Reps. Maloney & Pallone Reintroduce Bill to Help Indonesian Refugees Seeking Asylum
WASHINGTON, D.C.—Today, Representatives Carolyn B. Maloney (D-NY) and Frank Pallone (D-NJ) reintroduced legislation that would allow certain Indonesian refugees to reopen asylum claims if they were previously rejected for missing the one-year filing deadline. Indonesian Christians who fled their native country to avoid religious persecution are now facing deportation after years of living, working, and paying taxes in the United States. The legislation reintroduced today, the Indonesian Family Refugee Protection Act, would provide a legal avenue for these individuals to reapply for asylum in the U.S.
“How can we turn our backs on those fleeing religious persecution? The United States must provide refuge for and support a process that fairly considers their claims,” said Rep. Maloney. “These individuals came to this country to escape extreme violence born out of hate and intolerance for their religious beliefs. We must not force them to return to that brutality due to a paperwork error. This bill does not, in itself, grant asylum, but does prevent families from being ripped apart by removing a procedural barrier. I’m proud to reintroduce this necessary and humanitarian bill with Rep. Pallone.”
“Recently in my congressional district we have seen four men who fled religious persecution in Indonesia face detainment, with one already being deported,” said Rep. Pallone. “These individuals have become valuable members of their community and it is a tragedy for them and their families to be split apart. I am proud to re-introduce legislation, along with my colleagues, which would reopen the opportunity for these individuals to apply for asylum here in the U.S. and avoid having to return to religiously motivated violence and intolerance.”
The Indonesian Family Refugee Protection Act would grant qualifying Indonesians whose asylum applications were denied solely based upon failure to meet the one-year application filing deadline an additional two-year window to reopen their asylum claims. The legislation was first introduced in the 112th Congress.
In the late 1990s and early 2000s, many Indonesian Christians came to the U.S. on tourist visas when religious persecution in Indonesia escalated, resulting in extreme violence and destruction of Christian churches. Many of these families have lived, worked, and paid taxes in the U.S. for years and now have children who are U.S. citizens. A number of these families have settled in areas surrounding Highland Park, New Jersey, where they have become a part of the community.

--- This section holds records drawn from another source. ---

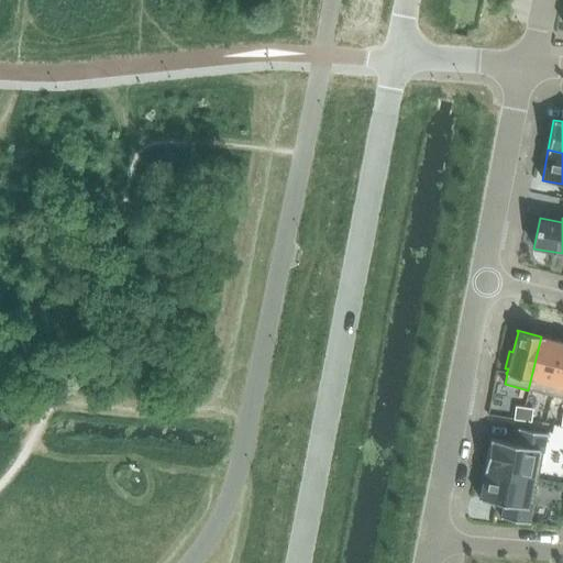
[(562,349),(562,341),(541,337),(528,390),(552,396),(562,349)]
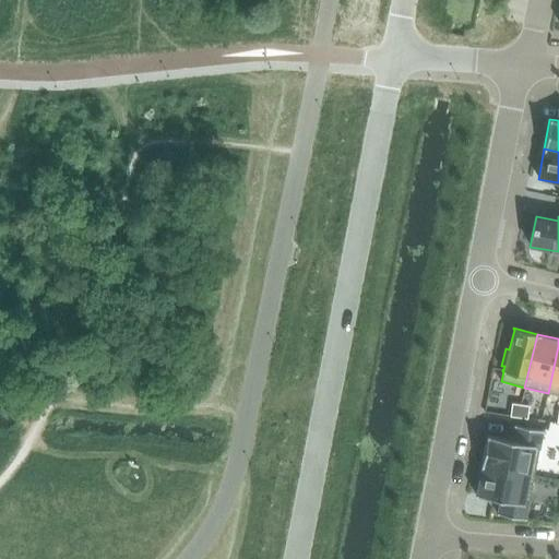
[(558,346),(548,393),(558,395),(558,346)]
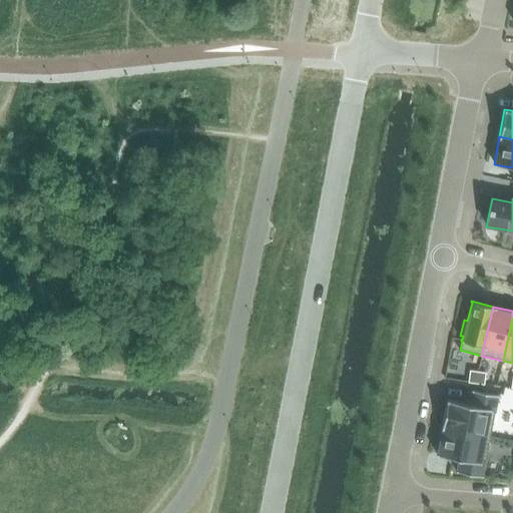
[(468,382),(476,384),(478,372),(470,370),(468,382)]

At the request of the U.S. government, many of these Indonesians registered with the government under a program requiring the registration of non-citizen males from certain countries following the terrorist attacks on September 11, 2001. Following this registration, the government began deportation proceedings against some Indonesians who had overstayed their visas. These deportations and threatened deportations have caused fear in the Indonesian community that family members will have to return to Indonesia, where they could again face religious persecution.